--- What is required ---
Take the line that contains "su manager en toda su carrera. ¿Qué ocurrió?" in the data below and each line after it, through the last, and repeat them unchanged.

--- Input data ---
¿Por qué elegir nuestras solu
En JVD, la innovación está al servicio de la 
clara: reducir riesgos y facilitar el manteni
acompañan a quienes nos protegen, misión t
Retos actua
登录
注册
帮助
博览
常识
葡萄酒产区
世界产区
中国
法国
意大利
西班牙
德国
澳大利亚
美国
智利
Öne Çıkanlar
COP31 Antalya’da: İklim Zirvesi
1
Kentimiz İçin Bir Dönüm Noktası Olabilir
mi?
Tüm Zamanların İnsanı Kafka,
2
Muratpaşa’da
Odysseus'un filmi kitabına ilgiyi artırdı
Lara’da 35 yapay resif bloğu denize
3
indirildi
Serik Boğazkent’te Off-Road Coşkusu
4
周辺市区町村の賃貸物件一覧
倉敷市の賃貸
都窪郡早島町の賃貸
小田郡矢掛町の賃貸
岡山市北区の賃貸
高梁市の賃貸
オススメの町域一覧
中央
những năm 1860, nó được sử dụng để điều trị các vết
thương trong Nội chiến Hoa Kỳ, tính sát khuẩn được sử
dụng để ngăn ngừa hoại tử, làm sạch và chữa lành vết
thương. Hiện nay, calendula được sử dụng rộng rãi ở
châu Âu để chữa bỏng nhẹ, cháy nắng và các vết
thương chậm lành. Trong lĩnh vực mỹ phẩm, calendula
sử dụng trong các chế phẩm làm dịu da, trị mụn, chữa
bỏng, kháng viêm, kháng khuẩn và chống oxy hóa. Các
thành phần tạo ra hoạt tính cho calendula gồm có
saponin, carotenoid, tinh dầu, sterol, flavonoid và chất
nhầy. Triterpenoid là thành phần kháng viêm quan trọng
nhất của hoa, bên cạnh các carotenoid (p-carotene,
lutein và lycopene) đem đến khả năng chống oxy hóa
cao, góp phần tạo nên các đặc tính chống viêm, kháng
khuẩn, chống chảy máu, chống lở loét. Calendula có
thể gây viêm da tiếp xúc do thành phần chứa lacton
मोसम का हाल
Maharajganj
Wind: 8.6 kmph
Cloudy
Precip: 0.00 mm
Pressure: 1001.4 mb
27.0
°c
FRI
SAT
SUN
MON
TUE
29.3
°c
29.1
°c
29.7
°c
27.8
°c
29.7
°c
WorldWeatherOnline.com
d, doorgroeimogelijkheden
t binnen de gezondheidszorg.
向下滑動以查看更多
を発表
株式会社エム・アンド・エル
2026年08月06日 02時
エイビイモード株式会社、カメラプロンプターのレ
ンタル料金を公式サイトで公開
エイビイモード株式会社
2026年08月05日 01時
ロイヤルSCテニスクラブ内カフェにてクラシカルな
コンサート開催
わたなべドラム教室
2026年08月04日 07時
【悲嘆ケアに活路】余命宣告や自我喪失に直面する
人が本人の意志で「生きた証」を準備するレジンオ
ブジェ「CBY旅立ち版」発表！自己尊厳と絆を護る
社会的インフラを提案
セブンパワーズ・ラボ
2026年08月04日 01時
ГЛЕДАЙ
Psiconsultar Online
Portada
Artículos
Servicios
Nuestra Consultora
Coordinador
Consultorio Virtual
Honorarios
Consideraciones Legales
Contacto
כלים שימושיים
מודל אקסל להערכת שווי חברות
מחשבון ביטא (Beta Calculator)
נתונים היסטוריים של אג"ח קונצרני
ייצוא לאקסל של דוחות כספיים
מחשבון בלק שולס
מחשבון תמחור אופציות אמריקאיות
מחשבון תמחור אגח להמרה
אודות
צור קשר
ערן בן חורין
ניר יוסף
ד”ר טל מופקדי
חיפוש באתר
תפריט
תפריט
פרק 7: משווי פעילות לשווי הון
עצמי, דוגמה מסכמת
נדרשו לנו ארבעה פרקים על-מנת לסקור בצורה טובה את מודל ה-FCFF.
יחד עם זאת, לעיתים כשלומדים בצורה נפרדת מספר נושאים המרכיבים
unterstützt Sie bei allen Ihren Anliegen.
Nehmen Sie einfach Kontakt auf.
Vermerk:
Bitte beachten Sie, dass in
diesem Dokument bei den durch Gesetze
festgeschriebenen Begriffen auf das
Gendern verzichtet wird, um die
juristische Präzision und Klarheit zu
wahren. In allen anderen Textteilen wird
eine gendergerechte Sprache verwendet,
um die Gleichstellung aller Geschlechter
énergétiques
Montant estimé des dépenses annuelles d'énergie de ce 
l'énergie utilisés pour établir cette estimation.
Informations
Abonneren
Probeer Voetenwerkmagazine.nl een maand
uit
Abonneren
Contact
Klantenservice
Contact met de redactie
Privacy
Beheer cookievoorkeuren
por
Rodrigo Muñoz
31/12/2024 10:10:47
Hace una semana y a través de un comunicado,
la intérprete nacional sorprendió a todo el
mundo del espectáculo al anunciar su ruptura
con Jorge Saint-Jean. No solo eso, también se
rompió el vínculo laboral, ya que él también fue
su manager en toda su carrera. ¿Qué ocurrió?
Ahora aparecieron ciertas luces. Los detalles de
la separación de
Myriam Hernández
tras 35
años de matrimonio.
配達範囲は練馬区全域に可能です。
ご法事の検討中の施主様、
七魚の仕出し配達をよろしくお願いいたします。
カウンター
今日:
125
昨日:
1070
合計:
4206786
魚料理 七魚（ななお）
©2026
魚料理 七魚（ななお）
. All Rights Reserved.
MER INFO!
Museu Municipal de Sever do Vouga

--- Exercise answer ---
su manager en toda su carrera. ¿Qué ocurrió?
Ahora aparecieron ciertas luces. Los detalles de
la separación de
Myriam Hernández
tras 35
años de matrimonio.
配達範囲は練馬区全域に可能です。
ご法事の検討中の施主様、
七魚の仕出し配達をよろしくお願いいたします。
カウンター
今日:
125
昨日:
1070
合計:
4206786
魚料理 七魚（ななお）
©2026
魚料理 七魚（ななお）
. All Rights Reserved.
MER INFO!
Museu Municipal de Sever do Vouga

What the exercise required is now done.